- [Instructions to follow]
Please set down, word for word, only the lines of the data below from the line with "saisie de texte" up to and including the line with "- numéros de page".

- [Supplied data]
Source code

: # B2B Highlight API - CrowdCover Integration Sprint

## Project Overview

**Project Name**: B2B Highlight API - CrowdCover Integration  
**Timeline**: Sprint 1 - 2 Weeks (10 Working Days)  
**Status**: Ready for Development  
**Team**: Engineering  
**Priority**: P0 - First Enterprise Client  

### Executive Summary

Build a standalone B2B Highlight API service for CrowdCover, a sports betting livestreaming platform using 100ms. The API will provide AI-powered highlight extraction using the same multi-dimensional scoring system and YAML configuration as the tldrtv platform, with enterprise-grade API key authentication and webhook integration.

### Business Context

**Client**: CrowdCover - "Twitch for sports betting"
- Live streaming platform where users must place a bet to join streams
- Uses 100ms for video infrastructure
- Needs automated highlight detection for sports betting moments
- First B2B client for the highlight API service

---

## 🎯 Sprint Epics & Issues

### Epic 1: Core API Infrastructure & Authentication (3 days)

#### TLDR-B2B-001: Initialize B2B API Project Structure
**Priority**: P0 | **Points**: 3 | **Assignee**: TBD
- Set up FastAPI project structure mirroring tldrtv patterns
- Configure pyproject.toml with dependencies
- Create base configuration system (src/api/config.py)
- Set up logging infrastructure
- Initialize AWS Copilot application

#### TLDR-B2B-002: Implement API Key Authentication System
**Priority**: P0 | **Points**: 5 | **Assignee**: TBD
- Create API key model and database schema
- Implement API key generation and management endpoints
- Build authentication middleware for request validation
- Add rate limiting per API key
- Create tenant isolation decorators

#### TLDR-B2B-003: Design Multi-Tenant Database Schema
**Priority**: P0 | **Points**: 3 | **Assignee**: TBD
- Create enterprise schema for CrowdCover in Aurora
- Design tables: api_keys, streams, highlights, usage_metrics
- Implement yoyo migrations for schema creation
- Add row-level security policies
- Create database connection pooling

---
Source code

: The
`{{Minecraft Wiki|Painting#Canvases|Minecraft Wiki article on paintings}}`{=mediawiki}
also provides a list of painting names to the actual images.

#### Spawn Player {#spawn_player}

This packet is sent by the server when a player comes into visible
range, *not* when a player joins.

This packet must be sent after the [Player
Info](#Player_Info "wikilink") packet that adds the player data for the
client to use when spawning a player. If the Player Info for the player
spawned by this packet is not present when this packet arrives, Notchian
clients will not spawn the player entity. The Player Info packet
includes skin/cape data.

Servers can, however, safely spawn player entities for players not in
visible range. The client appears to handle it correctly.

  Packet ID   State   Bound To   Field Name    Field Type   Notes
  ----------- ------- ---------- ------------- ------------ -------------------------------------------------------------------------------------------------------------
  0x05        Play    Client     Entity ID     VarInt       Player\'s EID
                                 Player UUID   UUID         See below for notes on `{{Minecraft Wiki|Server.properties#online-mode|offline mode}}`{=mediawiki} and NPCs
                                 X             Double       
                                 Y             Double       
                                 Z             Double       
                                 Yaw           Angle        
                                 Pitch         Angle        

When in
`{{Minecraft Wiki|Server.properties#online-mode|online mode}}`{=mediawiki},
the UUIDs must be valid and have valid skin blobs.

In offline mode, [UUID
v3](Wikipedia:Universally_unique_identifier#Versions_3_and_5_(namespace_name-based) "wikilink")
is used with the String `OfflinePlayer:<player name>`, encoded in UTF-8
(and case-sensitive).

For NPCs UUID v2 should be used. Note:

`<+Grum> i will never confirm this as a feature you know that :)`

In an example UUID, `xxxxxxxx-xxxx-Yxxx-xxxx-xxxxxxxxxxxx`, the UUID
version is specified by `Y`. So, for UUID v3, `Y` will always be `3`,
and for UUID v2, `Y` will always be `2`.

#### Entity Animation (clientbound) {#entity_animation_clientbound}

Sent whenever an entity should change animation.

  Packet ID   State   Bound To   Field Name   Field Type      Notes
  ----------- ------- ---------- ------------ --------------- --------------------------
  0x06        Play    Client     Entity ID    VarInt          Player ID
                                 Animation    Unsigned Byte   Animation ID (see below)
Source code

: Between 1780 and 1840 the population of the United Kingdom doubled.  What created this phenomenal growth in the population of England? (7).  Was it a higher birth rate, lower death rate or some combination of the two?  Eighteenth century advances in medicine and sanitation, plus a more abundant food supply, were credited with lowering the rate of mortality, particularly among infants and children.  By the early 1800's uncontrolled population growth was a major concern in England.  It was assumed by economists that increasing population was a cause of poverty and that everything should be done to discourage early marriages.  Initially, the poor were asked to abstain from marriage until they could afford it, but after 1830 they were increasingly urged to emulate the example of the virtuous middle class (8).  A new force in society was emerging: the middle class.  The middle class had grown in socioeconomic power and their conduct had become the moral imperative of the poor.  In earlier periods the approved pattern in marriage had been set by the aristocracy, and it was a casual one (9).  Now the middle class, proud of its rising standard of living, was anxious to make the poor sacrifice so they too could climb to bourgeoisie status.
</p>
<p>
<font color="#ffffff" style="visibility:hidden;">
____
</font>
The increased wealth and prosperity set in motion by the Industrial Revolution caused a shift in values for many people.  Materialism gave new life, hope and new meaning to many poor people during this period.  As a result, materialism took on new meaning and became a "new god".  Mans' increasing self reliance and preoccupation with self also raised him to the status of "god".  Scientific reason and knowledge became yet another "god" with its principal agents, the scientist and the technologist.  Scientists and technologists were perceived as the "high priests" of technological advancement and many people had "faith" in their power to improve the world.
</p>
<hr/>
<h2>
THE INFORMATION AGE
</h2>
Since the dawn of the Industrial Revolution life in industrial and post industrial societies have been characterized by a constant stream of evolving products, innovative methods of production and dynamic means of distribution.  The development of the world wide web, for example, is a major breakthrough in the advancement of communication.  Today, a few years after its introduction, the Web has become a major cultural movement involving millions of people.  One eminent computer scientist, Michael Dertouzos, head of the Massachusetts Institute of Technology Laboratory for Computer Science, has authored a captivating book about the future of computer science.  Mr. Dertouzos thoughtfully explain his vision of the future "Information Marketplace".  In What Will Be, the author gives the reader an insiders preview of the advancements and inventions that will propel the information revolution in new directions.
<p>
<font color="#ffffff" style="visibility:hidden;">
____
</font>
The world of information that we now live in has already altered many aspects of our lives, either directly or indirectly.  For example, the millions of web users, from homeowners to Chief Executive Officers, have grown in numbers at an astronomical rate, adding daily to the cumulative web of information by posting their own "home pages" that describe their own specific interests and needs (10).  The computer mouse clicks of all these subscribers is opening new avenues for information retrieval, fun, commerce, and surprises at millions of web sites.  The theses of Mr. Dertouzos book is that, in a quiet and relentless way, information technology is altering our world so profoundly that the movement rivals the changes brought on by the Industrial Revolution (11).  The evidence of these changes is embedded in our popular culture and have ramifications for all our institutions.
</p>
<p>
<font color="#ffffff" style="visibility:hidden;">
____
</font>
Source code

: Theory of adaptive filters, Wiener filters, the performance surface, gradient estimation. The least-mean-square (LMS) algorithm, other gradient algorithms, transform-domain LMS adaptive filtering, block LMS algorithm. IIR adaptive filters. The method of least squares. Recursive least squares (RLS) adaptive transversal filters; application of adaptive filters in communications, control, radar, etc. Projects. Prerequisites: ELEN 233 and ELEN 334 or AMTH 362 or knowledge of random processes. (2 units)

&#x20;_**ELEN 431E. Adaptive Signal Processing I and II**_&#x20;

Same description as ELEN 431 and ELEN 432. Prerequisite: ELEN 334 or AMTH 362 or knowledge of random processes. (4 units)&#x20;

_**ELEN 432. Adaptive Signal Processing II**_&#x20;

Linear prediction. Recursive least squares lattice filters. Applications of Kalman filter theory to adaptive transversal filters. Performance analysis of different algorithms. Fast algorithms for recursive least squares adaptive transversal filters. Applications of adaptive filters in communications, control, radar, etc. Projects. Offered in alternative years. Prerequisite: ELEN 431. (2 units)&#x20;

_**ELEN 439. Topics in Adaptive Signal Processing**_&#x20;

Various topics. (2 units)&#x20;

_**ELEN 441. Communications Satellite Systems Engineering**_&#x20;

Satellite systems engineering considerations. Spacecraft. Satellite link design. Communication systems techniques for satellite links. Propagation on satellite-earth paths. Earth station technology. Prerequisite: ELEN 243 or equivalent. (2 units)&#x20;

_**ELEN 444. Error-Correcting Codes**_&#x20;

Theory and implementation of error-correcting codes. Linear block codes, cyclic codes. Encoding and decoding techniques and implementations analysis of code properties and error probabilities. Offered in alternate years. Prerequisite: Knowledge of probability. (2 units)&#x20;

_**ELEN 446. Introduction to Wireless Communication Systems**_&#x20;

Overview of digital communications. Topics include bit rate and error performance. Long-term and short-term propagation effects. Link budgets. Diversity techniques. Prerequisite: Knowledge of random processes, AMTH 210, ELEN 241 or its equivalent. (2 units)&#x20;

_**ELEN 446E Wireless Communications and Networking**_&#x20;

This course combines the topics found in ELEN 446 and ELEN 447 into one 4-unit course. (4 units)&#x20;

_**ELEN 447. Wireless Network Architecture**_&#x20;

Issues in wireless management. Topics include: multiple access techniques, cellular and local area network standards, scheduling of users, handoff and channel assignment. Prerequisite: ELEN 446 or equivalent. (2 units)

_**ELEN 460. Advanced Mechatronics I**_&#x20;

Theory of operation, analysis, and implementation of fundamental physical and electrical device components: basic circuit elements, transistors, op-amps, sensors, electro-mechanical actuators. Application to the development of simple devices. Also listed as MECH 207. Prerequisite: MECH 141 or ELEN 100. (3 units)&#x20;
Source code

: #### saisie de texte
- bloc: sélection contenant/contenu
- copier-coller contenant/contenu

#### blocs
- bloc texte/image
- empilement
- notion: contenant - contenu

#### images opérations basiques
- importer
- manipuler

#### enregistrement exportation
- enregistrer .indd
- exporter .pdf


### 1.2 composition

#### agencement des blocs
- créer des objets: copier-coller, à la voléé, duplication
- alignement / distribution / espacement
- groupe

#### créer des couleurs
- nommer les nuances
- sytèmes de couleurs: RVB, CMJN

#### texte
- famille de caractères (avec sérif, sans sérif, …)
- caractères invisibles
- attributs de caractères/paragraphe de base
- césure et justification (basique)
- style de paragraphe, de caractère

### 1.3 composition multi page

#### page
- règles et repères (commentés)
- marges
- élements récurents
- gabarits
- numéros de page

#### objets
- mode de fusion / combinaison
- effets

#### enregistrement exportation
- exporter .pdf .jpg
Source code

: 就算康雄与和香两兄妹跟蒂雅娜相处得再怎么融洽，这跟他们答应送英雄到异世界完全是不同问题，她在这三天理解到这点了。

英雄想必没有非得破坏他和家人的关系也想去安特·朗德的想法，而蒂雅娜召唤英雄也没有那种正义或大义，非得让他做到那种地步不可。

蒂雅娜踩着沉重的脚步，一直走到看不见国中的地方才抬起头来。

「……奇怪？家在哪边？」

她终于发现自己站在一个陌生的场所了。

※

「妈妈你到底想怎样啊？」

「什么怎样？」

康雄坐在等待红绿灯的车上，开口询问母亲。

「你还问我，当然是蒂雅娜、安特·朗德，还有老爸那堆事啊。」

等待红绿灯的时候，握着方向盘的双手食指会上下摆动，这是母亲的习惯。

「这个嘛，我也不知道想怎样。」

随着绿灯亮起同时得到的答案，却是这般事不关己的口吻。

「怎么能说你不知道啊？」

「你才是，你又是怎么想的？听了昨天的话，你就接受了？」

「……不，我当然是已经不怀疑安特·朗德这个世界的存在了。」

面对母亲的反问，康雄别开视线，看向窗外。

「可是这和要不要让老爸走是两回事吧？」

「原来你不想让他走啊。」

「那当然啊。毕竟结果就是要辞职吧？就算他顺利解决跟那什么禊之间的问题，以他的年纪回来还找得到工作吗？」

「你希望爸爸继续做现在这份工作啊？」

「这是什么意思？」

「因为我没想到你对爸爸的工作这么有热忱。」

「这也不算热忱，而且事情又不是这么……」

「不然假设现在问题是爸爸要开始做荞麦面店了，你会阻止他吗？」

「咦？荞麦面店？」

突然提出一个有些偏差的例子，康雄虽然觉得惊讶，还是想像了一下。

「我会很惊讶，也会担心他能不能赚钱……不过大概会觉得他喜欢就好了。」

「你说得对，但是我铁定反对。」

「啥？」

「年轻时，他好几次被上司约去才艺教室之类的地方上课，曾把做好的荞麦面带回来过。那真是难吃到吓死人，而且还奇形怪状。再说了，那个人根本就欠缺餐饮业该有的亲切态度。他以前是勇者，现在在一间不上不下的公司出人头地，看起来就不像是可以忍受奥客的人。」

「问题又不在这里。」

- [Your solution]
: #### saisie de texte
- bloc: sélection contenant/contenu
- copier-coller contenant/contenu

#### blocs
- bloc texte/image
- empilement
- notion: contenant - contenu

#### images opérations basiques
- importer
- manipuler

#### enregistrement exportation
- enregistrer .indd
- exporter .pdf


### 1.2 composition

#### agencement des blocs
- créer des objets: copier-coller, à la voléé, duplication
- alignement / distribution / espacement
- groupe

#### créer des couleurs
- nommer les nuances
- sytèmes de couleurs: RVB, CMJN

#### texte
- famille de caractères (avec sérif, sans sérif, …)
- caractères invisibles
- attributs de caractères/paragraphe de base
- césure et justification (basique)
- style de paragraphe, de caractère

### 1.3 composition multi page

#### page
- règles et repères (commentés)
- marges
- élements récurents
- gabarits
- numéros de page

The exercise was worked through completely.